Arbeitstreffen in Brüssel

Gemeinsam zu einer neuen Asylpolitik

Mehrere EU-Mitgliedsstaaten haben über eine gemeinsame Asyl- und Migrationspolitik beraten. Dabei handelte es sich um ein informelles Arbeitstreffen in Vorbereitung auf den Europäischen Rat in Brüssel. "Wo immer möglich, wollen wir europäische Lösungen finden", sagte Bundeskanzlerin Merkel nach dem Treffen.

Merkel bei PK
Man sei sich einig gewesen, illegale Migration eindämmen zu wollen, so Merkel. Foto: Bundesregierung/Steins

Es habe "viel guten Willen und - neben einigen Unterschieden - auch doch ein großes Maß an Gemeinsamkeit" gegeben, sagte Bundeskanzlerin Angela Merkel. Wo europäische Lösungen nicht möglich seien, gehe es darum, "willige EU-Mitgliedsstaaten zusammenzubringen und einen gemeinsamen Handlungsrahmen zu erarbeiten".

Gemeinsam Verantwortung tragen

Merkel mahnte erneut zu gemeinsamem Handeln: "Es kann nicht sein, dass sich die einen um die sogenannte Primärmigration kümmern, die anderen um die Sekundärmigration, sondern alle sind für alles verantwortlich."

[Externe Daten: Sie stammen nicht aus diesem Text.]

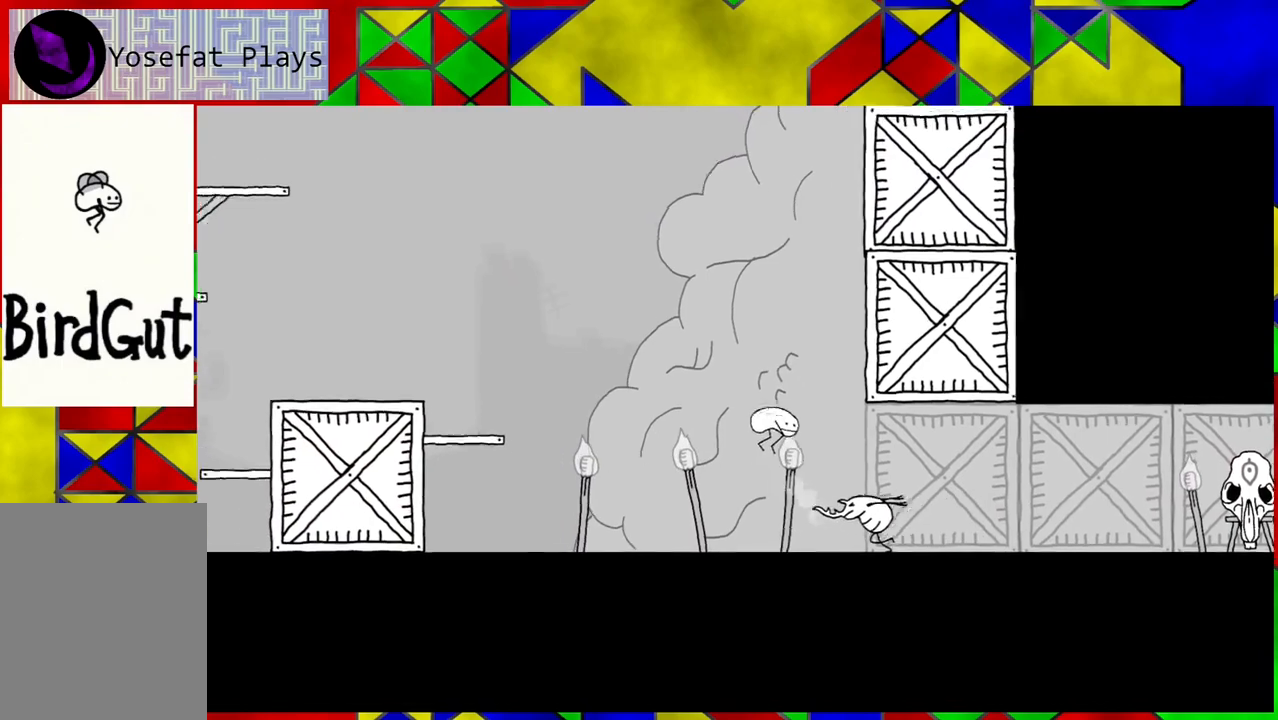
{"buttons": ["DPAD_RIGHT"], "left_stick": "center", "right_stick": "center", "events": [[300, "B", "up"]]}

Die Eindämmung der illegalen Migration über das Mittelmeer ist eines der zentralen Anliegen der EU und der Bundesregierung - mit bereits erheblichen Erfolgen. Die Zahl der Seeankünfte über das Mittelmeer ist insgesamt seit 2015 massiv gesunken.

Externe Dimension, Grenzschutz und interne Dimension

Vor allem die Themen externe Dimension, also die Zusammenarbeit mit Ländern außerhalb Europas, der Grenzschutz und interne Dimension haben bei dem Arbeitstreffen eine Rolle gespielt.

Was die Frage der externen Migration anbelange, sei das EU-Türkei-Abkommen beispielhaft, betonte Merkel. Jetzt müsse die zweite Tranche gezahlt werden, "damit die Türkei ihre große Aufgabe, Flüchtlinge zu unterstützen, auch wirklich wahrnehmen kann mit europäischer Hilfe".

Die Kanzlerin berichtete, dass man über die EU-Mission Sophia und den Fortschritt beim Küstenschutz der Libyer gesprochen habe. "Wir haben deutlich gemacht, dass wir weitere solche Abkommen mit Herkunftsländern entwickeln wollen. Dazu werden wir uns unter den Mitgliedsstaaten die Aufgaben etwas aufteilen, damit immer einige für ganz Europa diese Arbeit machen können", sagte Merkel.

Darüber hinaus seien sich die Teilnehmer einig gewesen, dass Frontex schneller gestärkt und gegebenenfalls das Mandat erweitert werden müsse.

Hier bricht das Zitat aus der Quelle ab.